Know Your Regular Expressions: Securing Input Validation Across Languages

By June 18, 2024Blog
KnowYourRegularExpressions

By David A. Wheeler

The Open Source Security Foundation (OpenSSF) Best Practices Working Group (WG) has just released a short guide, Correctly Using Regular Expressions for Secure Input Validation! Here’s why it’s important.

When developing secure software it’s important to do input validation, that is, to check all untrusted input so that only valid data is accepted. For example, if a value is supposed to be an integer, then the software should validate that the input really is an integer and reject anything else. Strict input validation can often prevent vulnerabilities, make them harder to exploit, or reduce the damage they can inflict. Sometimes a data type is so common that libraries and frameworks include a pre-written validator for it, but many applications have application-specific patterns that also need input validation.

Software developers often use regular expressions (aka. regexes) to validate input against specialized patterns. Regular expressions are a general mechanism that allow developers to quickly specify text patterns for various purposes, including for security. These regular expression notations, and the libraries that implement them, have been around since the late 1960s. Regular expressions can be a great way to validate specialized patterns because they’re widely available, widely understood, flexible, and efficient. However, if regular expressions are used to secure a program, they must be used correctly… and many developers have misconceptions about regular expressions.

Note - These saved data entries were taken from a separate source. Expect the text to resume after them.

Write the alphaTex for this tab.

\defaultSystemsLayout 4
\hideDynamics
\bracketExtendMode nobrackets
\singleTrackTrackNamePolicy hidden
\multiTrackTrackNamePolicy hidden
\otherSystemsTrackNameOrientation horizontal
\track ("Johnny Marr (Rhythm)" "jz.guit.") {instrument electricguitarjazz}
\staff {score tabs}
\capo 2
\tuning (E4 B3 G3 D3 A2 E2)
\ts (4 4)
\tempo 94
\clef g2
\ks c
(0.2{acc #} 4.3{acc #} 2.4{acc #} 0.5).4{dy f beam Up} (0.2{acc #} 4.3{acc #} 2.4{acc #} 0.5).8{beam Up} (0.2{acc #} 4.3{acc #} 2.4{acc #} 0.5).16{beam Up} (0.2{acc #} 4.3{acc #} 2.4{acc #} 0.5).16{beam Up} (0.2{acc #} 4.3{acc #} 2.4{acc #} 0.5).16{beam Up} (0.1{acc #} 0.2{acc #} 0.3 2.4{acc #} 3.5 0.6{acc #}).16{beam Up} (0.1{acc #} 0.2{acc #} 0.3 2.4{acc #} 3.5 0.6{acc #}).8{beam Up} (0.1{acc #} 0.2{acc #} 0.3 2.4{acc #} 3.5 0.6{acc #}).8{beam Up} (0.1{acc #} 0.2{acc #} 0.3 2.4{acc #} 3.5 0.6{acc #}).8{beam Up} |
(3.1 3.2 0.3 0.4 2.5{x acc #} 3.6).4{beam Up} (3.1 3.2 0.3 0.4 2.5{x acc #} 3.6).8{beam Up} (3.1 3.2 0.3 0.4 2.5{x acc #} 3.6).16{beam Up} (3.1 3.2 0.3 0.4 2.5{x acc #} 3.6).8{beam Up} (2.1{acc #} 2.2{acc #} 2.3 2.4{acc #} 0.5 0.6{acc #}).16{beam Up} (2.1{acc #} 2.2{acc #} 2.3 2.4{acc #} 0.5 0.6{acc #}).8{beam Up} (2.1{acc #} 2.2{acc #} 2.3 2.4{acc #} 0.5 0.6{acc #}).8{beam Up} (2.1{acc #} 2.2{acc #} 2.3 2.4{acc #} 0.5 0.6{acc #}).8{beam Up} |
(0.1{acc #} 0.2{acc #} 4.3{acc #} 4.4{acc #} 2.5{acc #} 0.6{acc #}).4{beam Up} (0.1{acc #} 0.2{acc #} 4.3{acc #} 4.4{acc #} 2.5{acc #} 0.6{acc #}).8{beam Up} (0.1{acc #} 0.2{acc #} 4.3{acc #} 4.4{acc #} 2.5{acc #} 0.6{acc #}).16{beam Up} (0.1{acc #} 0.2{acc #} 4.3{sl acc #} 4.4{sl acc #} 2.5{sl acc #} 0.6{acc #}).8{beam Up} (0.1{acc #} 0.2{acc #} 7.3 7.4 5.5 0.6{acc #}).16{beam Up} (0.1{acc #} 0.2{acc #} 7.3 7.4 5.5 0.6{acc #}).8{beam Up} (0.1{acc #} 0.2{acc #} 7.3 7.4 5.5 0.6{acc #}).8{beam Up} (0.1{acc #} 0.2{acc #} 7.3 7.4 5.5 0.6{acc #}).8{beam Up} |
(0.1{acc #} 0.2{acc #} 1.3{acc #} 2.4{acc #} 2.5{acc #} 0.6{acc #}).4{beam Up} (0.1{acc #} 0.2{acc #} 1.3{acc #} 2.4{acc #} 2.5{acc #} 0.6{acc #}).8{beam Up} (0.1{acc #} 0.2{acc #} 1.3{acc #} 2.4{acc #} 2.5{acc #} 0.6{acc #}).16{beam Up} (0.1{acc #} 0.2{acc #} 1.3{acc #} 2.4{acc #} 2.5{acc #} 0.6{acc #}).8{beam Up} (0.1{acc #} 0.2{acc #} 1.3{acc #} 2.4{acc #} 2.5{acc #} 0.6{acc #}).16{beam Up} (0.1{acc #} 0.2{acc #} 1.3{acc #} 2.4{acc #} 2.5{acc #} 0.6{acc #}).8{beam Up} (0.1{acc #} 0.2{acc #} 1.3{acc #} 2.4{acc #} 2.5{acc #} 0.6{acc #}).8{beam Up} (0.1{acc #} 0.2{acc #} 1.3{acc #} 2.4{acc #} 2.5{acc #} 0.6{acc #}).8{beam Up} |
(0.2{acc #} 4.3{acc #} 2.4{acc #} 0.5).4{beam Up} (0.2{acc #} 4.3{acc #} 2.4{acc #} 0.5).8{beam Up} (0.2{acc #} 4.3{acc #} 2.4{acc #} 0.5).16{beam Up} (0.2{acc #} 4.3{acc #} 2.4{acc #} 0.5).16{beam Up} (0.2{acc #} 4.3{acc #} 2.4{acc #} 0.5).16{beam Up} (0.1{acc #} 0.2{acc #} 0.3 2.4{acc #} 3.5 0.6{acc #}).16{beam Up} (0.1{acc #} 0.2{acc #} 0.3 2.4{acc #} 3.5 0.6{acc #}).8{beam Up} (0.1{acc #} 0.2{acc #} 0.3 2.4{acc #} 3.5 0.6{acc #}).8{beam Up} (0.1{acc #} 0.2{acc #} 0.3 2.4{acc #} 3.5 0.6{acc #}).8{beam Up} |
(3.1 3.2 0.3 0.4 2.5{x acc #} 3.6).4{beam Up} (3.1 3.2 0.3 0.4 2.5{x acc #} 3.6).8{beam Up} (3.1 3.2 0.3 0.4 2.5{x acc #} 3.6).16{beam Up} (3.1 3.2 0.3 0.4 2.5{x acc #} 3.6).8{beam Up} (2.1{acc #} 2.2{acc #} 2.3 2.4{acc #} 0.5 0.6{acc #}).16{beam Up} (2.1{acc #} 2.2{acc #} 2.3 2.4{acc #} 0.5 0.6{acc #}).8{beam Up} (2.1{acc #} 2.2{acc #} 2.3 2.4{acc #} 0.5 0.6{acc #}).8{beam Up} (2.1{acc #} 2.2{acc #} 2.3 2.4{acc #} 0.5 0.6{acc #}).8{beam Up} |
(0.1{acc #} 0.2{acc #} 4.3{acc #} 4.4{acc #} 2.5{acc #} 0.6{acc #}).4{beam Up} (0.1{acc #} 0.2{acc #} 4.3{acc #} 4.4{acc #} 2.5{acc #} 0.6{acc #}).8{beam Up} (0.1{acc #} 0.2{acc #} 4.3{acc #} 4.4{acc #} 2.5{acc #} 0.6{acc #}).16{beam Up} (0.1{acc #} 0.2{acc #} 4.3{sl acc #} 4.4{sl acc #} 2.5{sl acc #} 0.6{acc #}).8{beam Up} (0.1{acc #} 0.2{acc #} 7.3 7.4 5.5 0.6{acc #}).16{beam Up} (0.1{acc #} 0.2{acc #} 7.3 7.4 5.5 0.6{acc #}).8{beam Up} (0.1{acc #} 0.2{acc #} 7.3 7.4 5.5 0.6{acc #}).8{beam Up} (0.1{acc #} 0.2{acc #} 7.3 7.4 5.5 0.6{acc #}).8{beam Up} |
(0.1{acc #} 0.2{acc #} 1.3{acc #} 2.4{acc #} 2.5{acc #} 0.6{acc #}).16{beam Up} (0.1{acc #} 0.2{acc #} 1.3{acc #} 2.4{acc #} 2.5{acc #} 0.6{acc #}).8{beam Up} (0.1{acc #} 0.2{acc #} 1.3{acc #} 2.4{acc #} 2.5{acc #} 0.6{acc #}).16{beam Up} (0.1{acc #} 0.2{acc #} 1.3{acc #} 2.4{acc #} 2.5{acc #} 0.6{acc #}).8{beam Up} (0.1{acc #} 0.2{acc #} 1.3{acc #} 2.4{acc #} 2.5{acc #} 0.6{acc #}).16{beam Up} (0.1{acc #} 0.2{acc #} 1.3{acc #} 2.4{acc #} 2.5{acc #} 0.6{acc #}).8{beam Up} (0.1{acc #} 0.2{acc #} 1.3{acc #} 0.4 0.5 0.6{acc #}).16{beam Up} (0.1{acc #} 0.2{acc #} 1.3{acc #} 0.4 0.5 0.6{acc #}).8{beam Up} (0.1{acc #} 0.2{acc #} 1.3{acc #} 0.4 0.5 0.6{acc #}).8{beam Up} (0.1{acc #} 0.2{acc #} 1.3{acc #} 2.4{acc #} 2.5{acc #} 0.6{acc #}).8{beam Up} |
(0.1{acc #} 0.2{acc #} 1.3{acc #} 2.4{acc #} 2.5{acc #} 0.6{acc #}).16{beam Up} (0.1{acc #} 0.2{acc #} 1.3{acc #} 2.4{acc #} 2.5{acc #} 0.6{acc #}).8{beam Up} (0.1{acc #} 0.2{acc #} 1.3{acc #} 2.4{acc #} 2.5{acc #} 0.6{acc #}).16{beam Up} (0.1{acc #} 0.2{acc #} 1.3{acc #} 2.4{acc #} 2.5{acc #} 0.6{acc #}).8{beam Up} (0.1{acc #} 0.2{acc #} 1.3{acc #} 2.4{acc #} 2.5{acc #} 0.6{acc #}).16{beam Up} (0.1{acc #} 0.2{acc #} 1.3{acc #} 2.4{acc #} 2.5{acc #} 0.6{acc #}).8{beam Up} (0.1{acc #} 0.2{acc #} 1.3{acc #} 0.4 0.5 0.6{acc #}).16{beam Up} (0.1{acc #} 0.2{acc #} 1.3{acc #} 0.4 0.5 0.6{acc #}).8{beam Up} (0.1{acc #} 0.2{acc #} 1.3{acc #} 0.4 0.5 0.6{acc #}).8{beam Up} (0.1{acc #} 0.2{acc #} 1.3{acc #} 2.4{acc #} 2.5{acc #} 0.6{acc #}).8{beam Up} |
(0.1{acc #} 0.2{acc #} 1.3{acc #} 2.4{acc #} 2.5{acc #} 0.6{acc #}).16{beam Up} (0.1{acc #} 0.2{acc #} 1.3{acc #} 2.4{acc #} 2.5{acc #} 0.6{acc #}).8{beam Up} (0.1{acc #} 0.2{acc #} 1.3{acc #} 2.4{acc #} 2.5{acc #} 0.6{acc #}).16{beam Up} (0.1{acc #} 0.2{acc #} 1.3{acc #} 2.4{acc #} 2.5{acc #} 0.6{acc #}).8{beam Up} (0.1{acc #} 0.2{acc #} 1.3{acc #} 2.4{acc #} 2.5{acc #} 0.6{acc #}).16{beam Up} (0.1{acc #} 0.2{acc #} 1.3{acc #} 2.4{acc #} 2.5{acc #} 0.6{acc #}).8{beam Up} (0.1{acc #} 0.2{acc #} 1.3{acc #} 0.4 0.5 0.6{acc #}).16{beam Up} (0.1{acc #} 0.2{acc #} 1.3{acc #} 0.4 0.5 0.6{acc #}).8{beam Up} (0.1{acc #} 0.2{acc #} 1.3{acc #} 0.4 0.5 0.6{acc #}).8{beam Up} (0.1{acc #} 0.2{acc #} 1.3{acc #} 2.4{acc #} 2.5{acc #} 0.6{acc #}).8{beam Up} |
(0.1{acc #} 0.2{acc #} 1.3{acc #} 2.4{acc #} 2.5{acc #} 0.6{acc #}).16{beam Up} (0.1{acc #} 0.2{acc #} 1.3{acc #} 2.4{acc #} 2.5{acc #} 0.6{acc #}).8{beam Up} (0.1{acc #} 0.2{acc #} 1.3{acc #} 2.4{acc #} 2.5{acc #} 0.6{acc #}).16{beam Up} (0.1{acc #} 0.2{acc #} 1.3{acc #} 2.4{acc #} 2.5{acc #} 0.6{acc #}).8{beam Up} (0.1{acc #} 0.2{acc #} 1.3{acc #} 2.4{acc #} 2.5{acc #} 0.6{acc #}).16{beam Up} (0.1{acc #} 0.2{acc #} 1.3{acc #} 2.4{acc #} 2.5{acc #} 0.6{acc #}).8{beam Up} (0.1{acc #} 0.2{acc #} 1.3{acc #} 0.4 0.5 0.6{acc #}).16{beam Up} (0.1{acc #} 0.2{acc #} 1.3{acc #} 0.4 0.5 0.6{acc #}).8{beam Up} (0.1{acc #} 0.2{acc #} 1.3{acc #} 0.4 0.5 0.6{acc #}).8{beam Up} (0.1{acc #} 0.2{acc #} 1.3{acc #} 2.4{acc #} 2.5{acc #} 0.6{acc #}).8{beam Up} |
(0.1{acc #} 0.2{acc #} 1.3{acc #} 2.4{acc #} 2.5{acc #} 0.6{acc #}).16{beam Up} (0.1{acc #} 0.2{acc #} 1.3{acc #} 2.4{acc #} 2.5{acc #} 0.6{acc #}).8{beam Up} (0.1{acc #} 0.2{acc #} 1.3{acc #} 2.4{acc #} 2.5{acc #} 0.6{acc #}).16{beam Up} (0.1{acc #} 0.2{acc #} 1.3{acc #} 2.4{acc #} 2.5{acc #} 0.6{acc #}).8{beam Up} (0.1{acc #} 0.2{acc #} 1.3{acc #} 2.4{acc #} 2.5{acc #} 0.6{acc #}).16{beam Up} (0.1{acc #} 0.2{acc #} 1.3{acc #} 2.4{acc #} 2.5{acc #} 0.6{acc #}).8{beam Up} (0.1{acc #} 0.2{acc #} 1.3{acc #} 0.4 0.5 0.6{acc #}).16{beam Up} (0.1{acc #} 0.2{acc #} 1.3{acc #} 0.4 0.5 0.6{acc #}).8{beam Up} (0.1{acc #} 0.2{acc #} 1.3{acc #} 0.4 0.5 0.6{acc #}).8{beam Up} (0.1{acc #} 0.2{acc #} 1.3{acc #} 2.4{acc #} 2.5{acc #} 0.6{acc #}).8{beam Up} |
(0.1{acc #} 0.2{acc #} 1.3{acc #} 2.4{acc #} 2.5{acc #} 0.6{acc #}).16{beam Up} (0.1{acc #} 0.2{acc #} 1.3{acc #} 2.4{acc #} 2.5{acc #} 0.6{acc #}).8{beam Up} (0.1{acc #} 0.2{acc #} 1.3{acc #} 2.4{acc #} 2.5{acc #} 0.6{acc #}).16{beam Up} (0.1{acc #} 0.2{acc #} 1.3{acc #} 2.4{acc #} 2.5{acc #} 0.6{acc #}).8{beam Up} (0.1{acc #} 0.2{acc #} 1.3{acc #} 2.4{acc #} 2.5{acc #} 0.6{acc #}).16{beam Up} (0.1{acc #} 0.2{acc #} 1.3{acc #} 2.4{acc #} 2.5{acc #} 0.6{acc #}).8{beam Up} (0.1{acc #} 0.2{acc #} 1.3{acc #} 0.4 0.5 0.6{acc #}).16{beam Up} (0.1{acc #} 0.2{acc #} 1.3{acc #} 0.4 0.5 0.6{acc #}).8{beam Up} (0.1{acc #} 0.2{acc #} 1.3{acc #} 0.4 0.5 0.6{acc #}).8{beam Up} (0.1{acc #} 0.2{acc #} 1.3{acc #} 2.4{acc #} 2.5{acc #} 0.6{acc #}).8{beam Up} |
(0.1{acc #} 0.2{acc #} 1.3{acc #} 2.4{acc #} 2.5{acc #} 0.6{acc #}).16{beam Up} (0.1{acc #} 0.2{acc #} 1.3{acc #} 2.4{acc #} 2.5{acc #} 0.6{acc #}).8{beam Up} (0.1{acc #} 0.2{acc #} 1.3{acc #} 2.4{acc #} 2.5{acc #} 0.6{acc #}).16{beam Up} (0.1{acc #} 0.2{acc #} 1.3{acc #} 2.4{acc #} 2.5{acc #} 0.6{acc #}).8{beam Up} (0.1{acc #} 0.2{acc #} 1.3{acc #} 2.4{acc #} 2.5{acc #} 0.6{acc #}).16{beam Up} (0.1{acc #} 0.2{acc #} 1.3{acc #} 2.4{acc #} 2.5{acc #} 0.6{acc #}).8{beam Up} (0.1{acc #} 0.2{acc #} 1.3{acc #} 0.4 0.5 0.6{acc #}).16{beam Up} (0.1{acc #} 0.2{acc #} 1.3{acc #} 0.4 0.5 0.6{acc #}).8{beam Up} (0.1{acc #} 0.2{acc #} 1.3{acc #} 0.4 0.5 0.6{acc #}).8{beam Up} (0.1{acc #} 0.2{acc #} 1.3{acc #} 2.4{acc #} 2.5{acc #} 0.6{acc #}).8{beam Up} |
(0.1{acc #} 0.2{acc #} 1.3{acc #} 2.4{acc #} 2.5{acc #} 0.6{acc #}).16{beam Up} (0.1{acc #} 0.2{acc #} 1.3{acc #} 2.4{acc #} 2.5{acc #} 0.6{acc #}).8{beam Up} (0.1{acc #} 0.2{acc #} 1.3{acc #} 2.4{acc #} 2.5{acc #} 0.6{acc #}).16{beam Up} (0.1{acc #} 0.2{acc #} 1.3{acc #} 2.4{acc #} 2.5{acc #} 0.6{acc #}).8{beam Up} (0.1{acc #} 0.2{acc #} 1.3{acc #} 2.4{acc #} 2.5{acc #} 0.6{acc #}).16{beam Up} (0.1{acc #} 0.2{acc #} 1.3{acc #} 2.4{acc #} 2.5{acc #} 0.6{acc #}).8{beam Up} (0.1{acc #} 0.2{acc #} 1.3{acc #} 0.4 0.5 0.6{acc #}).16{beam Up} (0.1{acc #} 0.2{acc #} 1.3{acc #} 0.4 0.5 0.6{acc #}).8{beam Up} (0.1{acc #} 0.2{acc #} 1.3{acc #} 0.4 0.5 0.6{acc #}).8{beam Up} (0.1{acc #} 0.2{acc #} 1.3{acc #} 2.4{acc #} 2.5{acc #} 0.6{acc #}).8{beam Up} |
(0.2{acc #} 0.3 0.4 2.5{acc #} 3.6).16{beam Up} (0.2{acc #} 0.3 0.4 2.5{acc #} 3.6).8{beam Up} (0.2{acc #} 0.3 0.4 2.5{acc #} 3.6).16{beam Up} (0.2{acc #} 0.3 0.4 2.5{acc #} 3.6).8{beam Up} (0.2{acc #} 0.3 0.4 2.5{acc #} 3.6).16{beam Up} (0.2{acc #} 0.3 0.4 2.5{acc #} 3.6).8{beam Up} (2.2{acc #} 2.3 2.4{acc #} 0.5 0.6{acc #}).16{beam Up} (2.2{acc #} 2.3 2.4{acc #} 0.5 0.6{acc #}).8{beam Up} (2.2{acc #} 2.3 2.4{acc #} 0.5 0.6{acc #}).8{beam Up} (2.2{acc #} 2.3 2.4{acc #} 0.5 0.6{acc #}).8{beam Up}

One of the most common misconceptions among developers about regular expressions is that they believe these notations are exactly the same, everywhere, across all programming languages. This is not true. This is not new information; one book published 1997-2006 (Mastering Regular Expressions by Jeffrey E.F. Friedl) specifically noted many differences between the regular expression notations in various programming languages. Even the original POSIX standard, released in 1988, defined two different regular expression notations that had differences between them–and these were differences within the same specification! However, many of today’s developers have no idea that there are differences. A 2019 paper by Davis et al. found that of surveyed developers, 94% reuse regular expressions, 50% reuse them at least half the time, and 47% incorrectly believe that this notation is a “lingua franca” (that is, that it’s the same everywhere).

More recently, Seth Larson’s 2024 blog post Regex character “$” doesn’t mean “end-of-string” expressly noted that many developers incorrectly think that the symbol “$” always means “end of string” in all regular expression notations. It does have that meaning by default in POSIX, JavaScript, and Go. However, in many other languages, such as Python and PHP, the symbol “$” has a different meaning: it also matches an end-of-string if it’s preceded by a newline character (“\n”). In short, the same symbol has different meanings in different languages. This is vitally important for security, because “$” is often used to ensure that no “extra” characters can slip through input validation. If a developer believes that “$” does one thing, but it really does something else, this could lead to a vulnerability.

This isn’t the only problem using regular expressions, either. It’s all too easy to match on part of a value, instead of validating an entire value. Some regular expression systems are also vulnerable to certain denial-of-service attacks if used incorrectly. These are typically easy to solve, if the software developer knows about these issues.

The OpenSSF Best Practices Working Group (WG) has just released a short guide, Correctly Using Regular Expressions for Secure Input Validation. This guide helps software developers understand what they should do. It’s intentionally short, sharing just what a developer needs to know. If you want details, full rationale is publicly available in Correctly Using Regular Expressions for Secure Input Validation – Rationale.

We want to ensure that today’s software developers have the guidance they need to develop secure software. This short guide on correctly using regular expressions is a step in that direction.